I primi cheloni quindi erano sicuramente terrestri, e questo si dimostra facilmente anche osservando l'anatomia di una tartaruga marina attuale: le dita non sono fuse tra loro a formare una vera e propria pinna.
Poi, via, via, prevalsero le forme palustri e semiacquatiche; quelle che acquisirono una vita prevalentemente o completamente acquatica assottigliarono il guscio, per rendere il corpo più leggero e quindi più facile la fuga, e ripresero caratteristiche primitive come il capo non retrattile.
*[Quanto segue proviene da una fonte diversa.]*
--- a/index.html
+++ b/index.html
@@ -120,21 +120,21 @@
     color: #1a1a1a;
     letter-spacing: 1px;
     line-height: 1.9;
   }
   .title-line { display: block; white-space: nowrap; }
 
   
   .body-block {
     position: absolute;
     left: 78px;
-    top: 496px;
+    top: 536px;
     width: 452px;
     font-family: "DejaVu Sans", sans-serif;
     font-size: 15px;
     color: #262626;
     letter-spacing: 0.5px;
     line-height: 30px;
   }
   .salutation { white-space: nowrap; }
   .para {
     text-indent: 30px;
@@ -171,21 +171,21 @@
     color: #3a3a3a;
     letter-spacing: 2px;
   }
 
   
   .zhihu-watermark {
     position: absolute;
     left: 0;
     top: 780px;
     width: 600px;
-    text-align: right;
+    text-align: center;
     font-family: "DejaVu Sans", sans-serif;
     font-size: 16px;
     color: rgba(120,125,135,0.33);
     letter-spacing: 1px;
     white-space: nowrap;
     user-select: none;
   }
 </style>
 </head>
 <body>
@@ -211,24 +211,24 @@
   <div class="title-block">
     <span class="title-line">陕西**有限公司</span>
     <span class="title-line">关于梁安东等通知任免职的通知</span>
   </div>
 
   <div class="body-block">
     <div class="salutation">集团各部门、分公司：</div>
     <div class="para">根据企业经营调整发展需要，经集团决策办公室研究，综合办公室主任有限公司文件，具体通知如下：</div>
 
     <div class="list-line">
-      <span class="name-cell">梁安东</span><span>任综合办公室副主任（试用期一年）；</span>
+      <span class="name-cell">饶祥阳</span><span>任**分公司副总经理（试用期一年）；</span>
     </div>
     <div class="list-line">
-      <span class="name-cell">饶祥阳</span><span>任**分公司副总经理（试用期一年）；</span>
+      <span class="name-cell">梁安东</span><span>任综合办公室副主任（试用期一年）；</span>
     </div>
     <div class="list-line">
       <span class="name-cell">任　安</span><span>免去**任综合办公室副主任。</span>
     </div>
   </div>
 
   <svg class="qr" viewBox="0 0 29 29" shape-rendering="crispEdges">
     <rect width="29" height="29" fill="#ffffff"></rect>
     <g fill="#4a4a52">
La scomparsa dei denti, che erano invece una caratteristica del passaggio anfibi-rettili, che quindi aveva distinto i cotilosauri, è stata una scelta opportunistica motivata da una dieta inizialmente onnivora (un becco corneo era sufficiente per tagliare le erbe e le foglie di cui prevalentemente si nutrivano, e anche per dilaniare le prede occasionali o le carogne in cui si imbattevano).
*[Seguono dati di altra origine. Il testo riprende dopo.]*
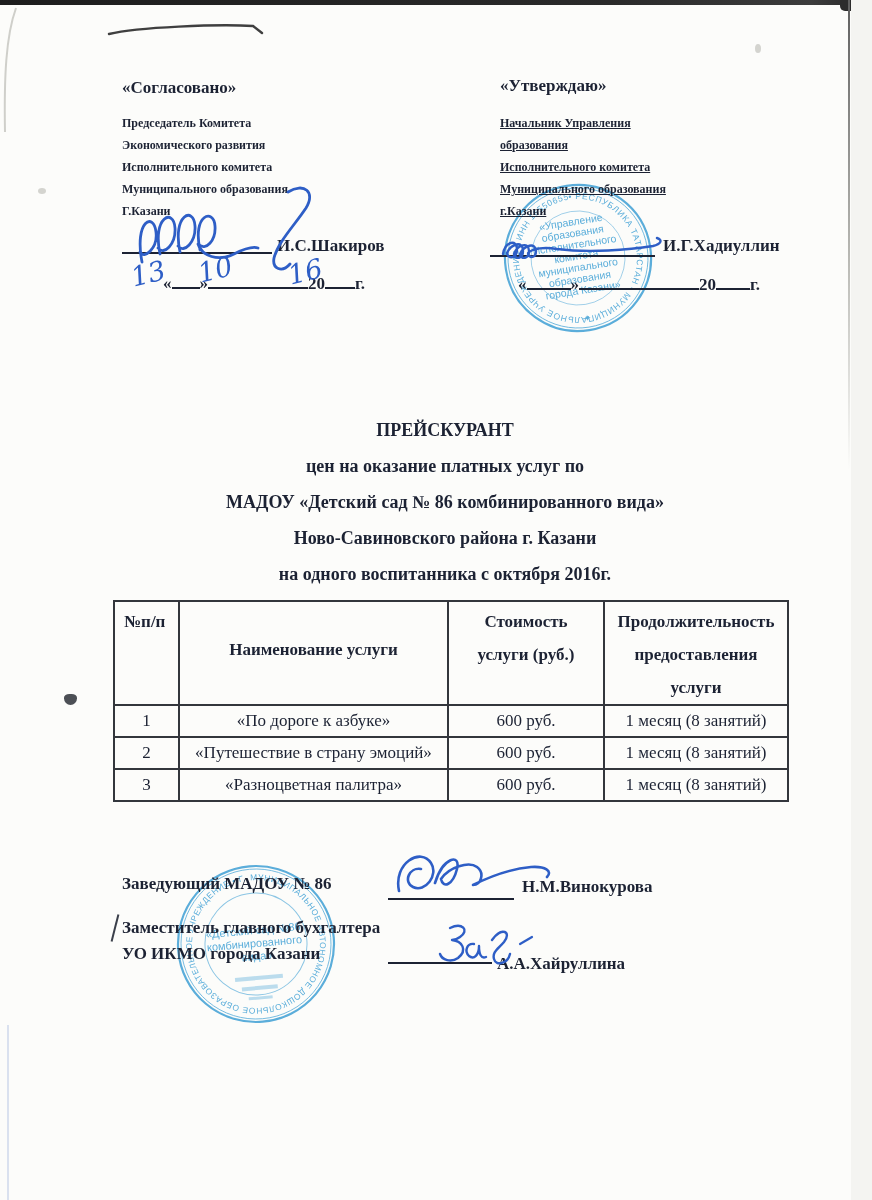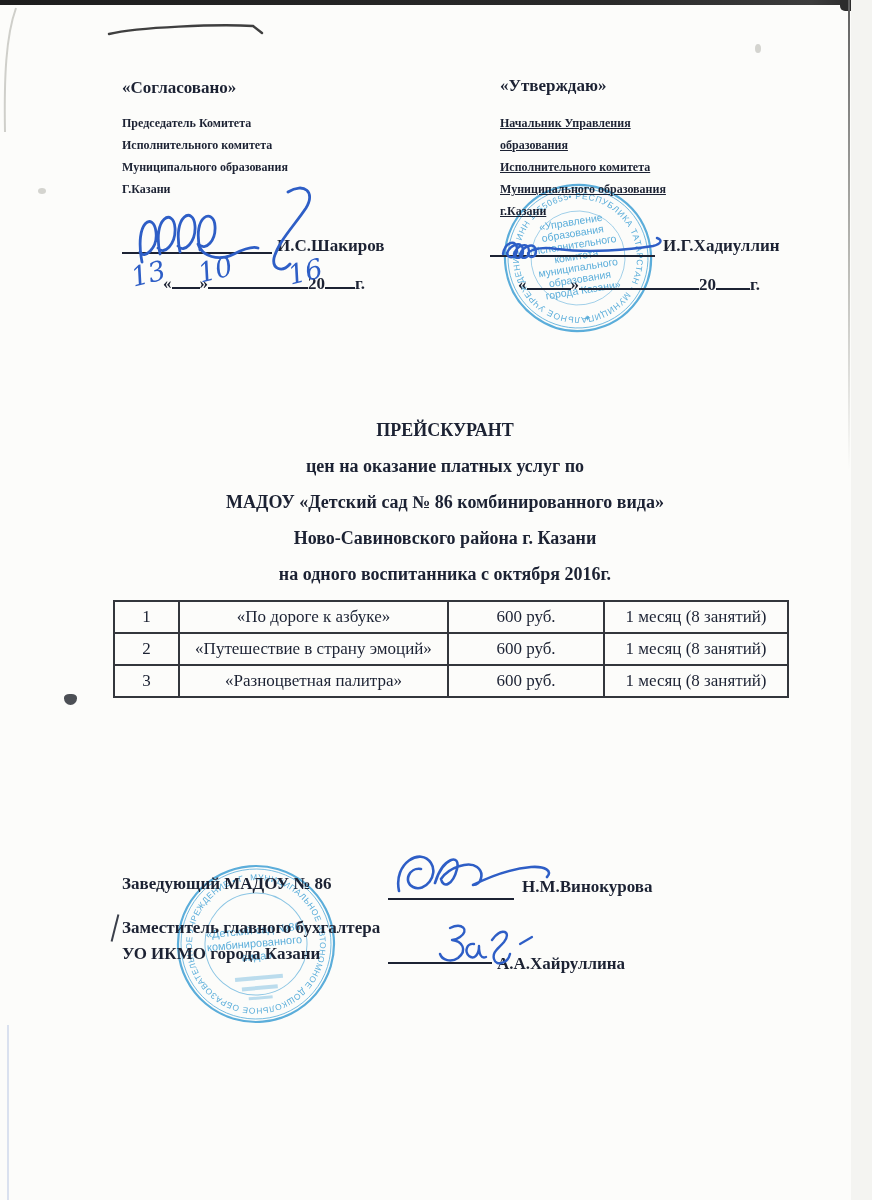--- a/index.html
+++ b/index.html
@@ -102,20 +102,21 @@
     <g stroke="#45a3d6" opacity=".4">
       <line x1="68" y1="126" x2="116" y2="126" stroke-width="4"></line>
       <line x1="74" y1="136" x2="110" y2="136" stroke-width="4"></line>
       <line x1="80" y1="146" x2="104" y2="146" stroke-width="3"></line>
     </g>
   </svg>
 
   <div class="blk-label z2" style="left:122px;top:78px;">«Согласовано»</div>
   <div class="blk z2" style="left:122px;top:112px;">
     <div>Председатель Комитета</div>
+    <div>Экономического развития</div>
     <div>Исполнительного комитета</div>
     <div>Муниципального образования</div>
     <div>Г.Казани</div>
   </div>
   <svg class="z3" style="position:absolute;left:128px;top:182px;" width="240" height="100" viewBox="0 0 240 100">
     <path class="penpath" stroke-width="2.8" d="M14,80 C6,38 26,30 28,50 C30,66 16,78 12,70 M32,72 C24,34 46,26 47,46 C48,62 36,74 30,66 M52,70 C44,32 66,24 67,44 C68,60 56,72 50,64 M72,68 C64,32 86,26 87,44 C88,58 78,70 70,62 C74,74 90,80 106,72 C116,67 124,64 130,66"></path>
     <path class="penpath" stroke-width="2.8" d="M160,10 C176,0 188,10 178,26 C166,44 150,60 146,76 C144,87 154,91 162,82"></path>
   </svg>
   <div class="sig-line z2" style="left:122px;top:252px;width:150px;"></div>
   <div class="signer z2" style="left:277px;top:236px;">И.С.Шакиров</div>
@@ -152,20 +153,33 @@
   </div>
 
   <table class="price z2">
     <colgroup>
         <col style="width:65px">
         <col style="width:269px">
         <col style="width:156px">
         <col style="width:184px">
       </colgroup>
     <tbody>
+        <tr>
+      <td class="th th-num" style="height:88px;">№п/п</td>
+      <td class="th th-name">Наименование услуги</td>
+      <td class="th">
+        <div>Стоимость</div>
+        <div>услуги (руб.)</div>
+      </td>
+      <td class="th">
+        <div>Продолжительность</div>
+        <div>предоставления</div>
+        <div>услуги</div>
+      </td>
+    </tr>
     <tr>
       <td class="cell">1</td>
       <td class="cell">«По дороге к азбуке»</td>
       <td class="cell">600 руб.</td>
       <td class="cell">1 месяц (8 занятий)</td>
     </tr>
     <tr>
       <td class="cell">2</td>
       <td class="cell">«Путешествие в страну эмоций»</td>
       <td class="cell">600 руб.</td>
Questa mancanza di specializzazione nella dieta ha permesso loro di espandersi in tutti gli ambienti disponibili adattandosi ai diversi climi; ciò ha reso possibile anche alla maggior parte delle famiglie di superare le drammatiche conseguenze climatiche e ambientali derivate dal frazionamento negli attuali continenti dell'unica originaria piattaforma continentale (Pangea).
Forse non sono solo queste le scelte biologiche che hanno aiutato le tartarughe a giungere fino a noi; altre caratteristiche vi hanno senz'altro contribuito; purtroppo tutte non basteranno a salvarle da quello che è il peggiore cataclisma che stanno affrontando: la coesistenza con l'uomo.